This contraption produces cool (4.8-5.2 C) water at a little above 8200kg/s. The secret sauce is naphtha, which provides the right conditions to make liquid duplication quite simple.

How do I make this?

I purposefully chose a build that is 3 floors tall (using a 4 tile per floor concept). I prefer to start with vacuum, but it doesn't matter as the build will quickly suck out almost all gases. 

  1. Start with the exterior structure, using insulated tiles. Nothing fancy required - I used igneous rock. Then place the inner insulated tiles surrounding the liquid duplication region (seen below). I created an entry way from the side, using 10g crude and 10g petro, but you can just as easily access the entire build from the top, using a ladder. 
  2. Get the naphtha into place. You'll need 1250g of naphtha in each spot below, so a grand total of 15kg of naphtha. 

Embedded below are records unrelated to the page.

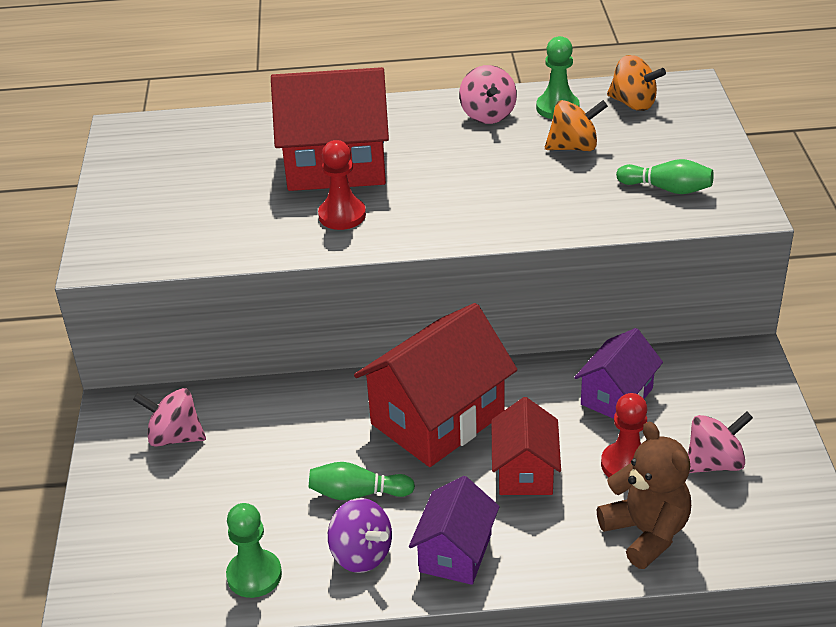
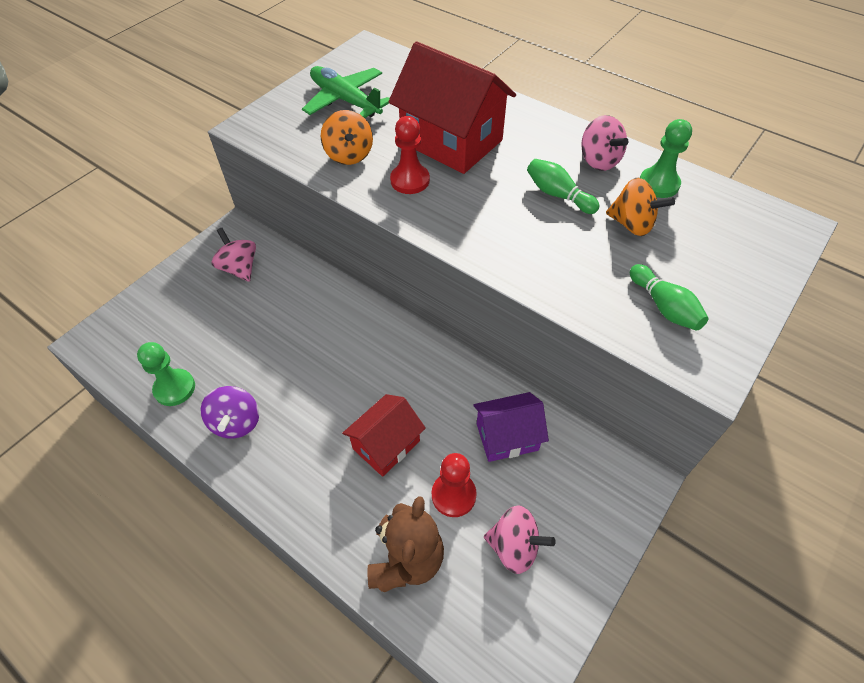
camera: 40 degrees right, 15 degrees up
(174, 185) = (345, 100): none -> green plane
(357, 493) = (281, 379): green bowling pin -> green bowling pin (558, 195)
(437, 419) = (380, 364): red house -> none
(455, 553) = (283, 467): purple house -> none
(488, 115) = (599, 161): pink spinning top -> pink spinning top turned 60 degrees counterclockwise
(633, 104) = (725, 215): orange spinning top -> orange spinning top (349, 155)

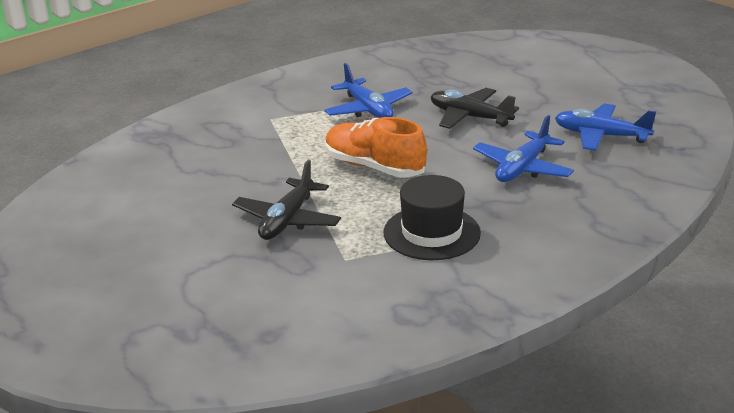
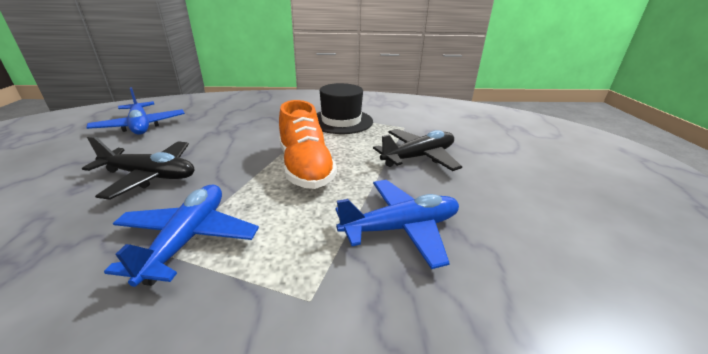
camera: 145 degrees left, 0 degrees up
(470, 117) = (150, 176): black plane -> black plane turned 60 degrees counterclockwise
(522, 168) = (226, 128): blue plane -> blue plane (401, 228)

    A simple way to do this is to setup a closed loop of naphtha using a liquid valve set at 1250g. When you destroy a liquid valve, all liquid stops moving.  Deconstruct the pipes with the naphtha (start with the ones by the exterior walls first, if you did't start with vacuum). Once you have the naphtha in to place, remove any remnants of what you used to get it there. 
  3. Add the liquid pipes, gas pipes, automation, and (not shown) power lines. Make sure you use radiant liquid pipes under the thermoregulator, and radiant gas pipes on the left under the bead pump. The rest of the gas pipes should be insulated, to keep the cooling isolated to under the bead pump. Again, feel free to use whatever materials you have handy, as it won't matter. 
  4. Add the rest of the tiles, except the mesh tile in the middle. 
  5. Now add the liquid for the bead pump (I used 10kg of naphtha) and the liquid that will be behind the thermoregulator (I have 10g of petro on the left, and 70kg of naphtha on the right - held in place by the petro). You could easily use any liquid here, just have something (like 10g petro) on the left, and then a large quantify of something else that will sap up the heat and transfer it from the thermoregulator to the tile below it. 
  6. Now add the rest of the buildings (3 liquid vents, 3 liquid valves, 2 liquid pumps, thermoregulator).
  7. Fill the bottom of the contraption with liquid. You need enough to fill completely the bottom layer, and still have some in the second layer when the pipes are all full. You can start this process as soon as you want (once the outer structure is built).
  8. The liquid valves should be set as follows. 
    • The upper left liquid valve is set to 5000g.  The purpose of this vallve is to balance out the release of liquid with two loads of 5kg being dumped at the top, rather than 1 load of 10kg. 
    • The bottom valve, leading to the middle vent, should be set to 3000g. Duplication requires a kickstart where liquid is inserted into the middle of a trail of beads.  The automation on the middle vent is designed to have the vent open when (1) the pump on the lower left is working (so suppying water to duplicate) and (2) the hydrosensor  on the naphtha is under 2.2kg (meaning duplication is not happening).  When duplication is happening, the sensor on the left will read above 2.2kg, and the vent will close. 
    • The last valve controls the outflow of liquid from the system.  This contraption supplies more than 8200g of liquid a second. I set the sensor at 8000g, but you can play with this sensor.as you want. I have an access tunnel to this sensor, so my dupes can toggle the switch if wanted. 
  9. The temp sensors control your water temp.  I have mine set at 5C on the thermo sensor, and 0C on the gas pipe thermo sensor. The NOT gate is just a simple way to replace an AND gate. The goal is that you only want the thermo regulator running if the liquid is too hot, and the gas is too hot. 
  10. The mesh tile in the middle is the last thing you'll want to add.  Once you place it, you lose access to the lower region. You can easily remove the mesh tile and build it again later, if you need access. 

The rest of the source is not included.